Packing Donuts

The title of this column promises something sweet, so here goes. A certain gourmet donut shop prides itself on being able to provide its customers with any number of donuts between 1 and 80. A customer may go to the counter and say, "I want 43 donuts," and 43 donuts will appear in under a minute.

The shop wants to use five different-sized containers. Your job is to figure out what those sizes should be in order to minimize the number of packets needed to fill the average order.

To get you started on the problem, suppose the packet sizes are 1, 5, 10, 20, and 50. If someone orders 48 donuts, then the number of packets required is six: two packets of 20, one of 5, and three of 1.

One strategy to find the best packet sizes is to try all possible different combinations of five sizes and find the best. But think a little before you take that route. First, one of the sizes must be 1, so really, you have to test ascending quadruples of sizes between 2 and 80 only. When evaluating a quadruple, add a packet of size 1 to get a set of five packet sizes.

Warm-Up: Suppose the number of donuts in an order ranged only between 1 and 12 with equal probabilities of each order. If there were four packet sizes, what should they be to minimize the number of packets used to satisfy an order?

Solution to Warm-Up: An optimal set of packet sizes would be 1, 3, 5, and 6. We know this is optimal because no number requires more than two packets (e.g. an order of two requires two packets of one each and an order of 11 requires two packets one of size five and one of size six) and four require only one. No other set of packet sizes can be better.

The Puzzles

1. Assuming all orders between 1 and 80 are equally likely, what would be five packet sizes, so the number of packets given to a customer will be minimized on the average?

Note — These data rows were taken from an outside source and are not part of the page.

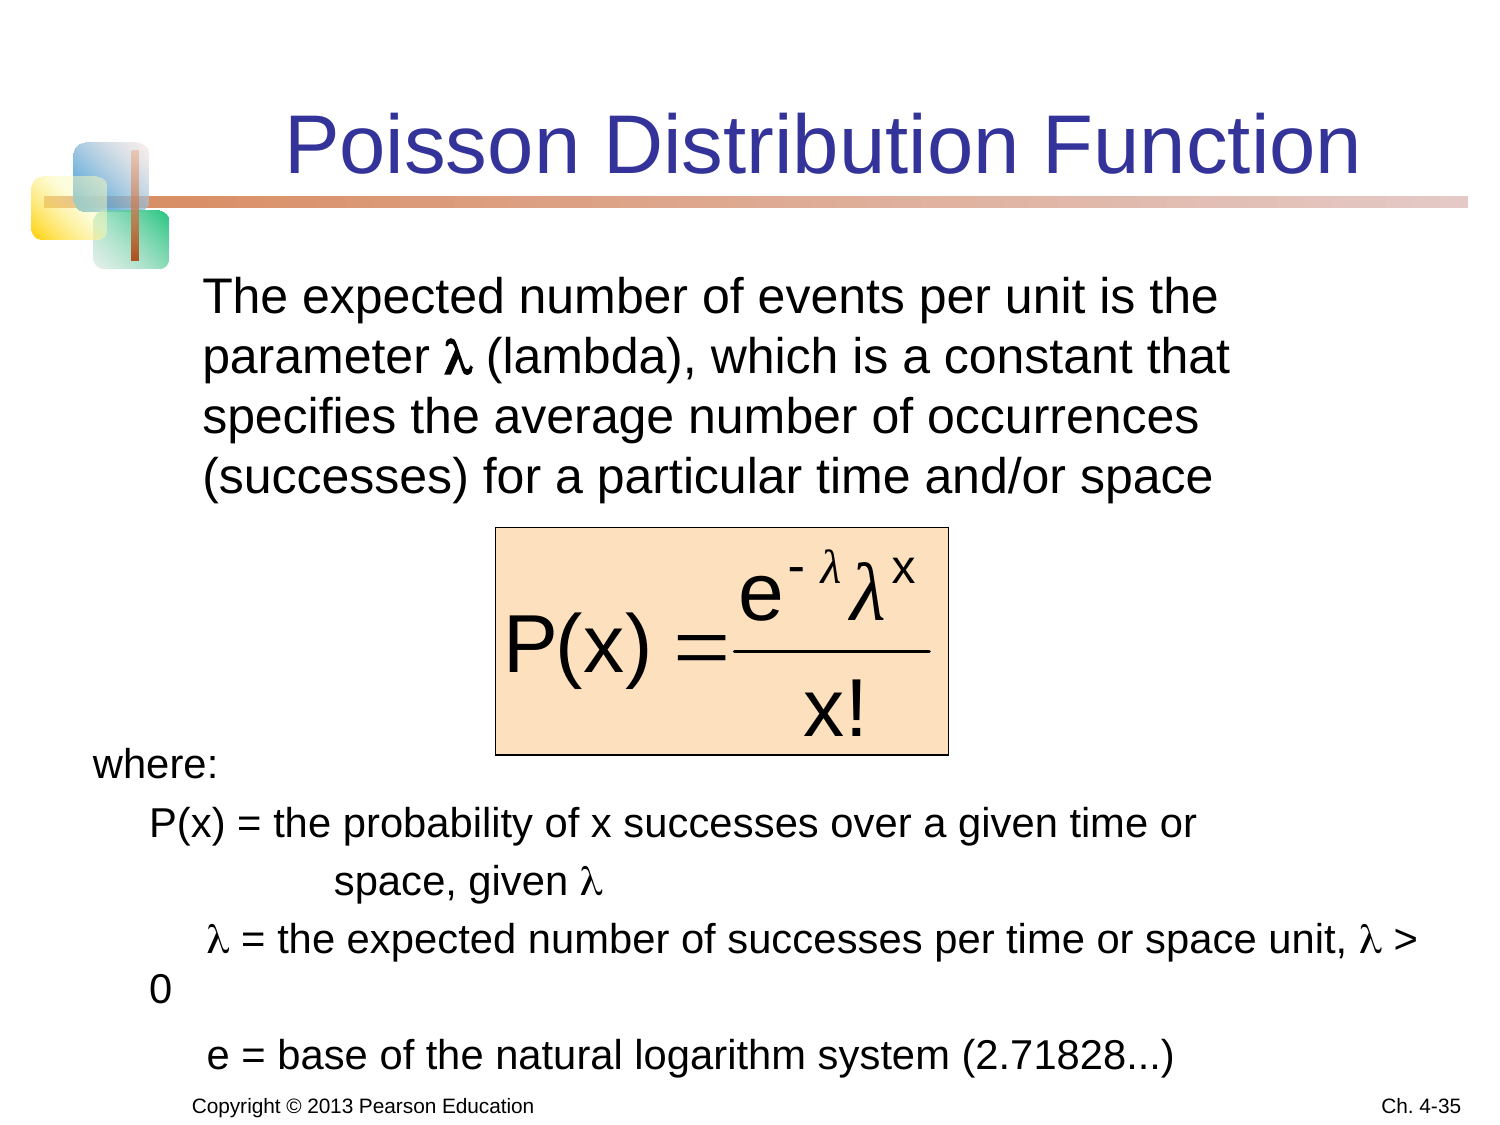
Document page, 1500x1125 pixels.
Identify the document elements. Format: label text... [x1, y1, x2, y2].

slide_number Ch. 4-35 [1124, 1071, 1476, 1125]
text_box The expected number of events per unit is the parameter  (lambda), which is a constant that specifies the average number of occurrences (successes) for a particular time and/or space [187, 256, 1416, 512]
footer Copyright © 2013 Pearson Education [0, 1071, 727, 1125]
text_box where: P(x) = the probability of x successes over a given time or space, given   = the expected number of successes per time or space unit,  > 0 e = base of the natural logarithm system (2.71828...) [78, 729, 1465, 1079]
title Poisson Distribution Function [236, 34, 1410, 198]
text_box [495, 527, 949, 755]
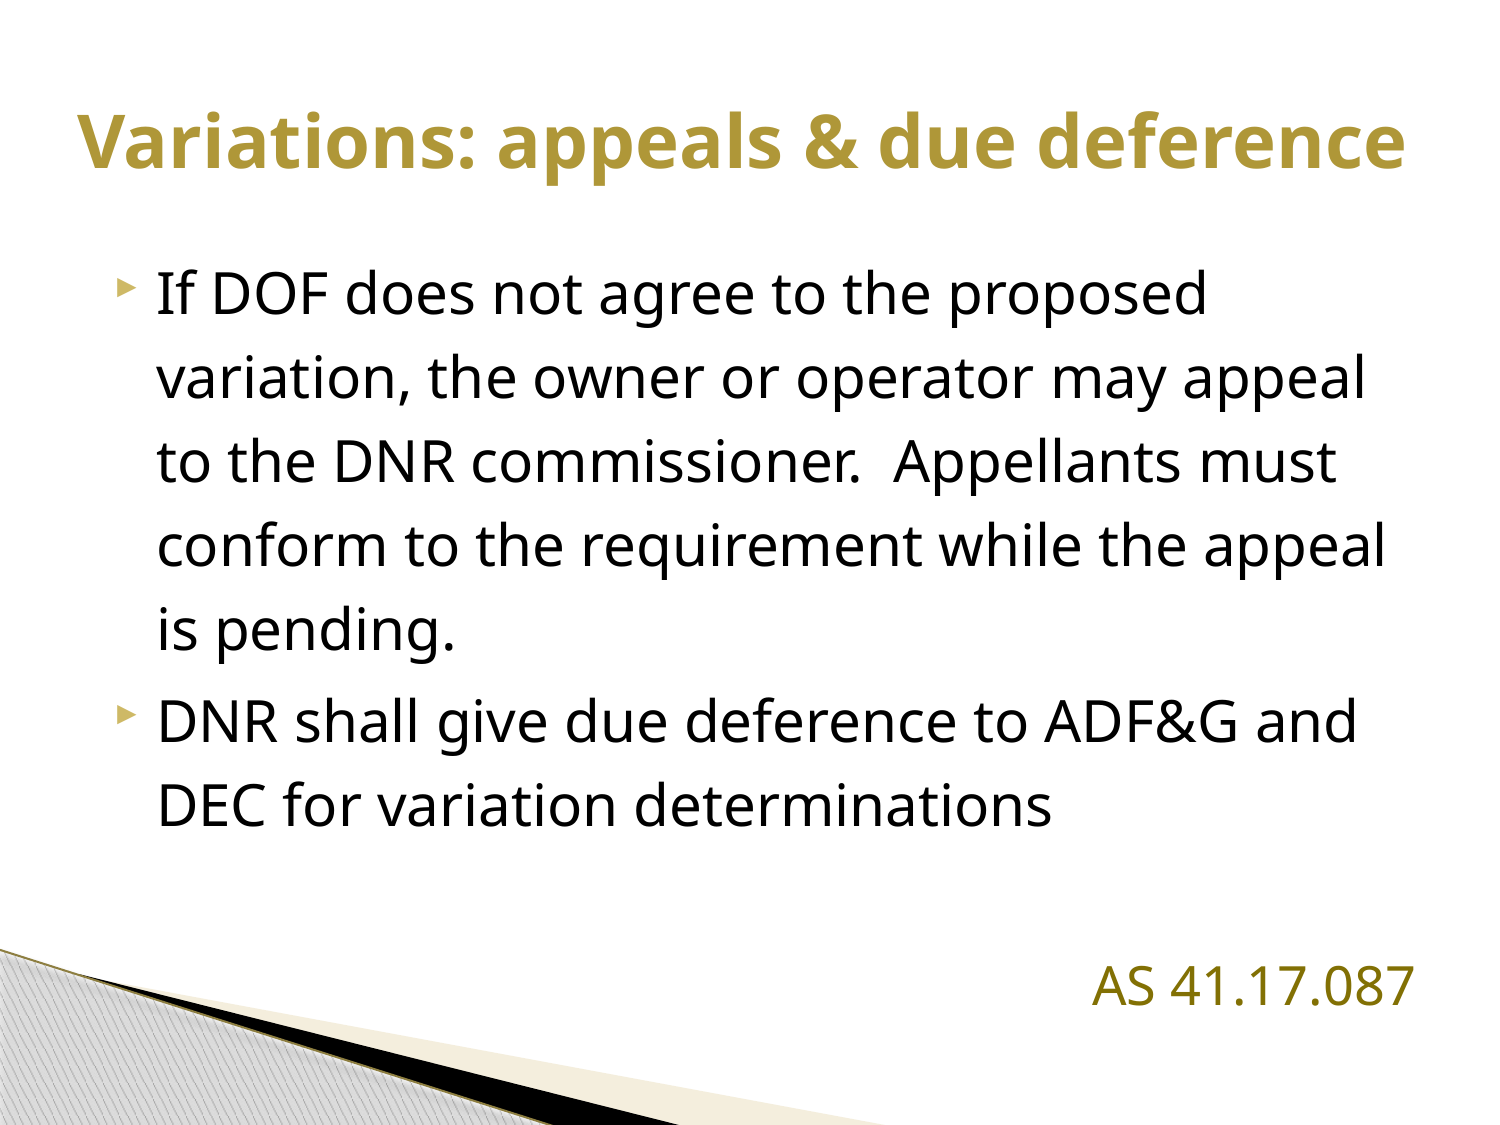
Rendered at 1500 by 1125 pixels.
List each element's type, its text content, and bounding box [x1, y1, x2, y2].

2. Suppose you wanted to be sure that no more than 4 packets are ever required for any order between 1 and n. What is the maximum n you can manage? What would the packet sizes be?

Solutions

The computational "inner loop" of this process is to calculate the average cost. That is, given a set of four packet sizes, compute the average number of packets needed for each order.

Here is high level pseudo-code of one dynamic programming method.

  
Goal: Given five sizes 1, s1, s2, s3, s4 find the cost per order.
  
 Create an array of size 80. This will be your cost array.
 Initialize each entry to have infinite cost except for the entries
at locations 1, s1, s2, s3, and s4 to which you assign a cost of 1.
  
 for entry i = 2 to 80
   if cost(i) == infinite
      for entry j from 1 to i-1
        if (cost(j) + cost(i-j)) < cost(i)
             cost(i) := (cost(j) + cost(i-j))
        end if
      end for
   end if
 end for
 sum all the costs and divide by 80 to get the average cost

Now that you see how to evaluate a given candidate set of packet sizes, it remains only to go through the different packet size triplet possibilities to find the best set of packet sizes.

1. When all quantities between 1 and 80 are equally likely, find the minimum average cost and the packet sizes that give you that.

It's possible to achieve an average of 3.15 packets per customer with packet sizes 1, 6, 9, 22, and 24.

2. For orders of 68 or less, no purchase requires more than 4 packets assuming packet sizes are 1, 3, 8, 18, and 29. I don't know how to do better.